## Activity list
a - Name every person identified by name in the passage on growing up in Burma.
b - Reproduce word for word everything in the passage on growing up in Burma from "General Than Shwe replaced" down to "I adored him.".
c - For each statement below, answer yes or no according to the passage on growing up in Burma, and quote the words that decide it. (i) School reopened in 1990. (ii) The narrator earned good grades in school. (iii) The narrator's family could not afford to buy a television.

## Source extract
###

So, I met Burma's political regimes at various ages. BSPP ruled my first twelve years until 1988 when the SLORC military took over. I don't remember much personally about the BSPP, but I remember how we lived. In my childhood, I was unaware of any political theory, and I took for granted everything I learnt in school, the instructors’ explanations of Burmese history, the advantages of the Burmese language, and why it was important that only the military could guarantee the security of the nation. Still, I had never really heard the Burmese language before going to government schools, starting when I was about eight years old.

We moved about the Irrawaddy Delta until landing in Insein township outside Yangon, where the majority of the population was also Karen. By 1988, I lived in Yangon with my father, a taxi driver. I was in middle school in Yangon in 1988, and saw the revolt against Ne Win’s government by what is now called the “1988 generation.” A million or more people were in the streets. I was too young to participate, and my guardian father did not want me to be involved. Still for a few days, I moved with the crowd. I heard weapons firing and people fleeing into the streets. There were looters everywhere. At the time of the rebellion, Ne Win resigned, and his BSPP ceded power to SLORC. Since school was closed, we enjoyed our youth in the playground. I admired Aung San Suu Kyi, and the phrase “Democracy” entered my vocabulary, but I didn't fully grasp it.

After the SLORC consolidated political power, school finally reopened in 1990. Television also entered our lives, with the SLORC’s military propaganda films dominating. Everyone seemed to appreciate the shows. In such movies, armed groups like the Karen National Union and the Burmese Communist Party were shown as foes who harmed the state and caused poverty. Some of my friends assumed I was a rebel (or even a Karen rebel!) because of those propaganda films. I felt isolated from society because I was assumed to be a rebellious opponent of the regime. To me, rebel meant bad, and I wanted to be a good man.

General Than Shwe replaced General Saw Maung in 1992 as the head of SLORC. General Than Shwe in turn dismantled the SLORC in 1997, which then re-emerged in Burmese politics as the State Peace and Development Council (SPDC). This happened while I was drifting through high school. I actually had poor grades in school. I was not a very good student in school because I loved football more. My father had been a successful second-division footballer, and I adored him.

But even though I didn't do well in school, I enjoyed reading. My father bought monthly subscriptions to children's publications, cartoons, and newspapers to help me. He bought self-help books too. I enjoyed reading and was also attracted to action movies. Due to my family's low budget, we couldn't buy a TV, so we went to friends’ houses with TV as I grew older.

###

## Supplied information
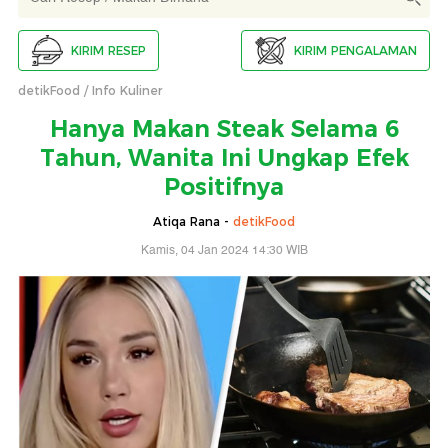
KIRIM RESEP
KIRIM PENGALAMAN
detikFood
Info Kuliner
Hanya Makan Steak Selama 6
Tahun, Wanita Ini Ungkap Efek
Positifnya
Atiqa Rana -
detikFood
Kamis, 04 Jan 2024 14:30 WIB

###

## Solutions by task
a - Ne Win, Aung San Suu Kyi, Than Shwe, Saw Maung

b -
General Than Shwe replaced General Saw Maung in 1992 as the head of SLORC. General Than Shwe in turn dismantled the SLORC in 1997, which then re-emerged in Burmese politics as the State Peace and Development Council (SPDC). This happened while I was drifting through high school. I actually had poor grades in school. I was not a very good student in school because I loved football more. My father had been a successful second-division footballer, and I adored him.

c -
(i) Yes: "school finally reopened in 1990."
(ii) No: "I actually had poor grades in school."
(iii) Yes: "Due to my family's low budget, we couldn't buy a TV"